Fetullahçı Terör Örgütü’nün (FETÖ) darbe teşebbüsü sırasında Cumhurbaşkanı Recep Tayyip Erdoğan’a yönelik suikast girişimi ve iki polisin şehit edildiği saldırıya ilişkin davanın sanıklarından eski 3. Kara Havacılık Alay Komutanı Albay Murat Dağlı, sanıklardan Özcan Karacan’ın helikopterin konum bilgilerini veren takip cihazlarının kapalı tutulmasını istediğini belirterek, “Helikopterlerdeki takip sistemlerinin kapatılması, görevi verenin bizi takip edememesi anlamına geliyor.

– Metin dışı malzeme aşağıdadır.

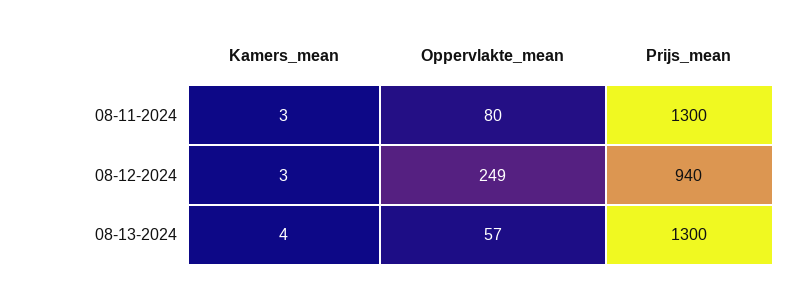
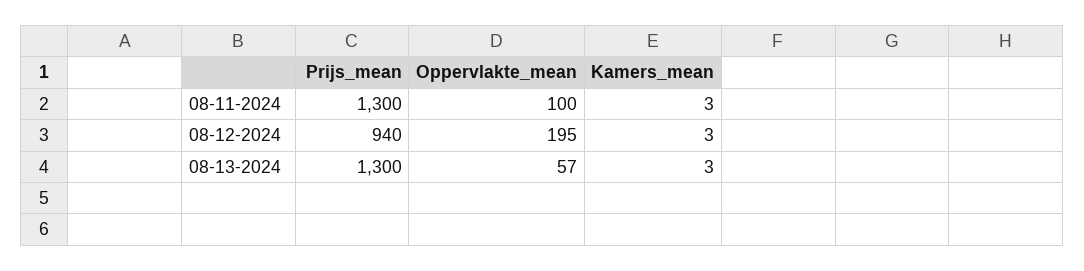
Oppervlakte_mean, 08-11-2024: 80 -> 100
Oppervlakte_mean, 08-12-2024: 249 -> 195
Kamers_mean, 08-13-2024: 4 -> 3

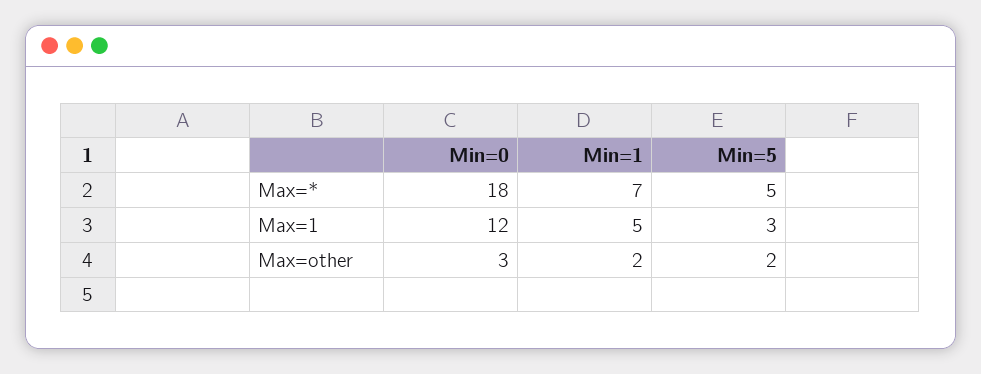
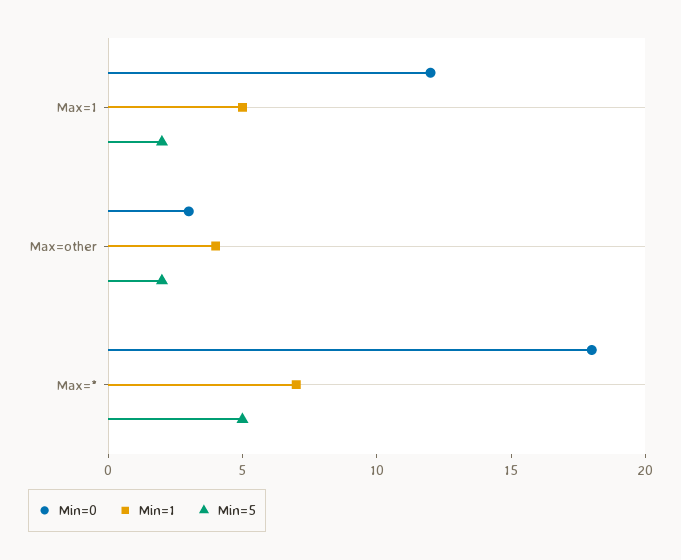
Min=5, Max=1: 3 -> 2
Min=1, Max=other: 2 -> 4

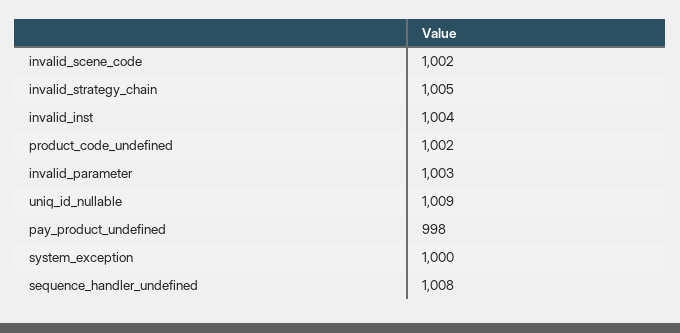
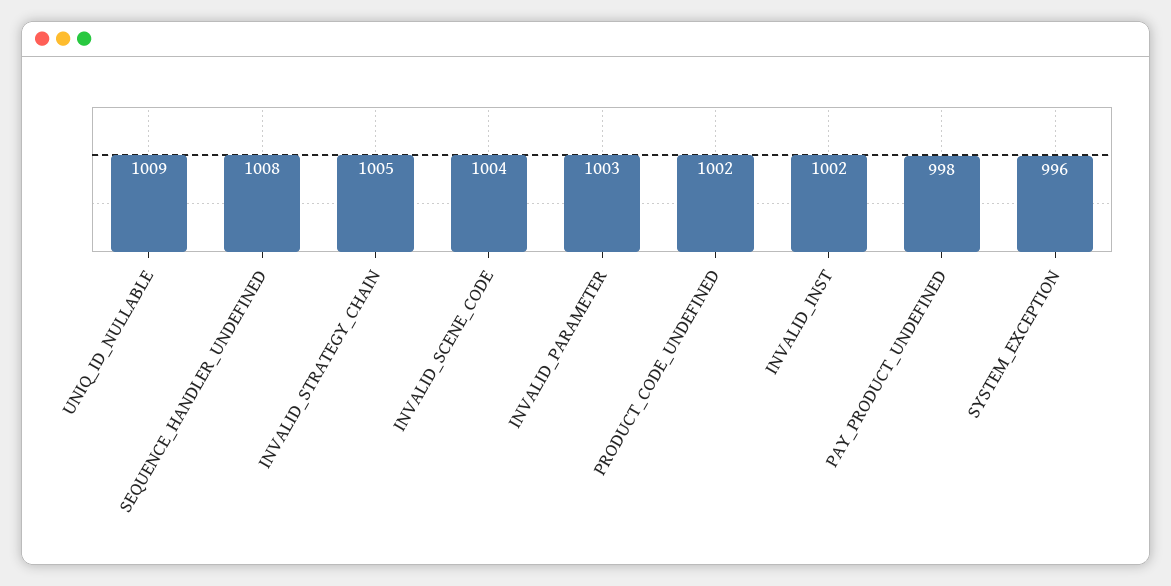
invalid_scene_code: 1002 -> 1004
invalid_inst: 1004 -> 1002
system_exception: 1000 -> 996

Bu bana pek anlamlı gelmedi ama emir bu şekilde olduğu için uyguladık.” dedi.
Muğla 2. Ağır Ceza Mahkemesince geçen hafta cuma günü ara verilen duruşmaya bugün devam edildi. Muğla Ticaret ve Sanayi Odası’nın konferans salonundaki duruşmada, sanıkların helikopterlerle nakillerini sağladığı ve uçuş yapacak personeli belirlediği iddia edilen eski Albay Murat Dağlı savunmasını yaptı.
3. Kara Havacılık Alay Komutanlığı’na ait Cougar marka helikopterlerden ilkinin birinci pilotu olan Dağlı, 15 Temmuz’dan bir gün önce yapılan törenle alay komutanlığı görevini devraldığını ifade ederek, Kara Havacılık Komutanlığı görevine
vekalet eden eski Tuğgeneral Ünsal Coşkun’un kendisini arayarak, 4 helikopter hazırlamasını istediğini, görevin mahiyeti ve nereye gidileceği konusunda bilgi vermediğini iddia etti.
Harekat Merkezi’ndeki nöbetçinin uçuş yasağı başladığına dair kendisine bilgi verdiğini ifade eden Dağlı, “Yasak nedeniyle uçuşun iptal olacağını düşünerek eve gitmek için hazırlık yaptım. Saat 20.15 gibi Ünsal Paşa’yı aradım ve ‘Çıkıyorum’ dedim. ‘Nereye gidiyorsun, uçuş yasağı iptal oldu, göreve çıkılacak.’ dedi. Saat 21.30 sıralarında Kara Havacılıktan Özcan Karacan aradı ve Çiğli’ye gideceğimizi söyledi. Israr etmeme rağmen görevin ne olduğunu söylemedi.” dedi.
Özcan Karacan’ın helikopterin konum bilgilerini veren takip cihazlarının kapalı tutulmasını istediğini de öne süren Dağlı, bu sistem sayesinde helikopterlerin Kara Havacılık Komuta Merkezince takip edilebildiğini belirterek, “Helikopterlerdeki takip sistemlerinin kapatılması, görevi verenin bizi takip edememesi anlamına geliyor. Bu, bana pek anlamlı gelmedi ama emir bu şekilde olduğu için uyguladık.” diye konuştu.